Keith Olbermann wrote this in 1997, back when he and Dan Patrick made Sportscenter one of the best shows on television. Not best sports show, or even best newscast – best shows, period. And since we are thirteen years on, it may be time to start thinking about who our Ninth Man is…
Baseball is often criticized for having an obsession with its own history. Yet, these days, it seems that history alone separates it from every sport. As the character portrayed by James Earl Jones said in the movie “Field Of Dreams,” America has been erased like a blackboard, rebuilt, erased again,
rebuilt again — and all the time baseball has been there.
For better or worse, history, in baseball, is a living thing. And in this spring training, history walks the camps looking for one player to claim as his own.
He is out there somewhere, in Arizona, maybe in Florida. His may be a name we already know; it may be one we do not. He is probably 20 or 21 years old, maybe 22. And he will make his big-league debut some time this year, or spend his first full season in the bigs this year — and he will retire in the year
2016 or 2017. He will be the grand old man of baseball. And they will say, he’s so old that the year he broke in, Eddie Murray was still playing!
He is out there somewhere, in Arizona, maybe in Florida. And to him is about to be passed — the torch. He will some day be the senior player in the game, representing an era at its end. And he will be the ninth man.
Murray, beginning his 21st season, is the eighth man. That’s because he is so old that, when he broke in, Brooks Robinson was still playing. That was in 1977; they were teammates.
And at that time, Robinson, the grand old man of the game, had been playing so long that when he broke in, Bob Feller was still playing. Feller is the sixth man. Because, when Brooks Robinson broke in, Feller had been playing so long that when he was a rookie in 1936, Rogers Hornsby was still playing.
The fifth man. Hornsby had been playing so long that when he was a rookie in 1915, Honus Wagner was still playing; Wagner was the fourth man. He had been playing so long that when he was a rookie in 1897, Cap Anson was still playing. Cap, of course, was the third man. And when Wagner broke in, Cap
Anson had been playing so long that when he was a rookie in 1871, Dickey Pearce was still playing.
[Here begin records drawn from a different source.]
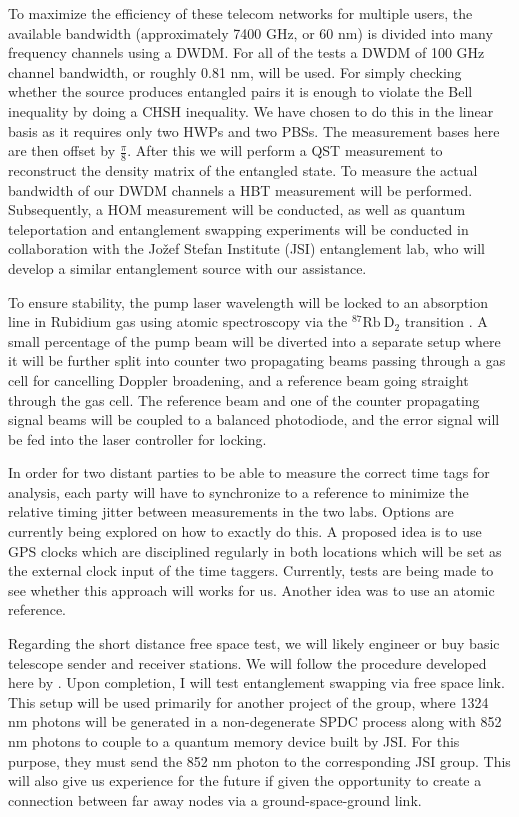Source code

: \documentclass{article}
\begin{document}
\par To maximize the efficiency of these telecom networks for multiple users, the available bandwidth (approximately 7400 GHz, or 60 nm)
is divided into many frequency channels using a DWDM.
For all of the tests a DWDM of 100 GHz channel bandwidth, or roughly 0.81 nm, will be used.
For simply checking whether the source produces entangled pairs it is enough
to violate the Bell inequality by doing a CHSH \cite{Clauser_Horne_Shimony_Holt_1969} inequality.
We have chosen to do this in the linear basis as it requires
only two HWPs and two PBSs. The measurement bases here are then offset by $\frac{\pi}{8}$. After this
we will perform a QST measurement to reconstruct \cite{James_Kwiat_Munro_White_2001} the density matrix of the entangled state.
To measure the actual bandwidth of our DWDM channels a HBT measurement will be performed.
Subsequently, a HOM measurement will be conducted, as well as quantum teleportation \cite{Bouwmeester_Pan_Mattle_Eibl_Weinfurter_Zeilinger_1997}
and entanglement swapping \cite{Jennewein_Weihs_Pan_Zeilinger_2001} experiments will be conducted in collaboration with the Jožef Stefan Institute (JSI)
entanglement lab, who will develop a similar entanglement source with our assistance.

To ensure stability, the pump laser wavelength will be locked to an absorption line in Rubidium gas using atomic spectroscopy
via the $\mathrm{^{87}Rb\ D_2}$ transition \cite{metger2017sas}. A small percentage of the pump beam will be diverted into a separate
setup where it will be further split into counter two propagating beams passing through a gas cell for cancelling Doppler broadening,
and a reference beam going straight through the gas cell. The reference beam and one of the counter propagating signal beams will be
coupled to a balanced photodiode, and the error signal will be fed into the laser controller for locking.

In order for two distant parties to be able to measure the correct time tags for analysis, each party will have to synchronize
to a reference to minimize the relative timing jitter between measurements in the two labs. Options are currently being explored on how to exactly do this.
A proposed idea is to use GPS clocks which are disciplined regularly in both locations which will be set as the external clock input of the time taggers.
Currently, tests are being made to see whether this approach will works for us. Another idea was to use an atomic reference.

Regarding the short distance free space test, we will likely engineer or buy basic telescope sender and receiver stations.
We will follow the procedure developed here by \cite{Kržič_2024}. Upon completion, I will test entanglement swapping via free space
link. This setup will be used primarily for another project of the group, where 1324 nm photons will be generated in a non-degenerate SPDC process
along with 852 nm photons to couple to a quantum memory device built by JSI. For this purpose, they must send the 852 nm photon
to the corresponding JSI group. This will also give us experience for the future if given the opportunity to create a connection between
far away nodes via a ground-space-ground link.
\end{document}
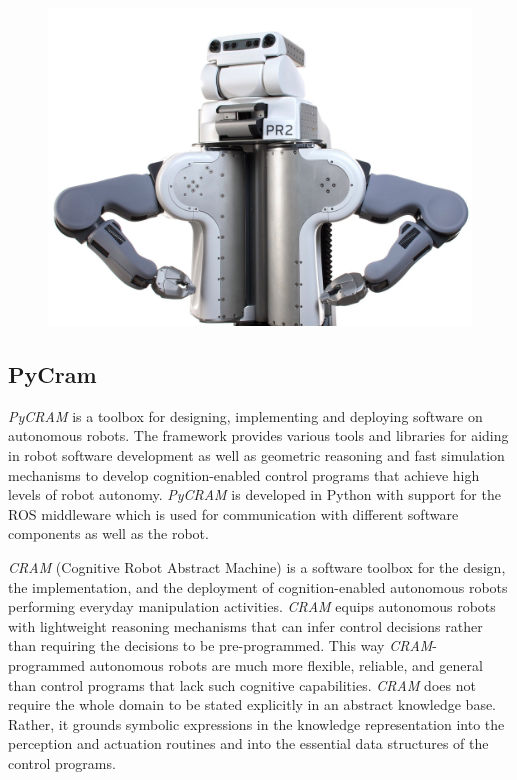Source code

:    \begin{figure}[H]
    \includegraphics[scale=0.1]{Graphics/pr2.jpg}
    \end{figure}
    \subsection{PyCram}
	\textit{PyCRAM} is a toolbox for designing, implementing and deploying software on autonomous robots. The framework provides various tools and libraries for aiding in robot software development as well as geometric reasoning and fast simulation mechanisms to develop cognition-enabled control programs that achieve high levels of robot autonomy.
    \textit{PyCRAM} is developed in Python with support for the ROS middleware which is used for communication with different software components as well as the robot.
    
    \textit{CRAM} (Cognitive Robot Abstract Machine) \cite{beetz10cram} is a software toolbox for the design, the implementation, and the deployment of cognition-enabled autonomous robots performing everyday manipulation activities.
	\textit{CRAM} equips autonomous robots with lightweight reasoning mechanisms that can infer control decisions rather than requiring the decisions to be pre-programmed. 
	This way \textit{CRAM}-programmed autonomous robots are much more flexible, reliable, and general than control programs that lack such cognitive capabilities. 
	\textit{CRAM} does not require the whole domain to be stated explicitly in an abstract knowledge base. Rather, it grounds symbolic expressions in the knowledge representation into the perception and actuation routines and into the essential data structures of the control programs.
The second man. When he was a rookie in 1855, Doc Adams was still playing. And Doc Adams was a member of the Knickerbocker club when on June 19, 1846, it played the first recorded game of baseball as we know it.
He was the first man.
Adams.
Pearce.
Anson.
Wagner.
Hornsby.
Feller.
Robinson.
Murray.
And now, someone new.
He is out there somewhere, in Arizona, maybe in Florida. His may be a name we already know. It may be one we do not. Now, he is only at the beginning. But some day, he will be … the ninth man.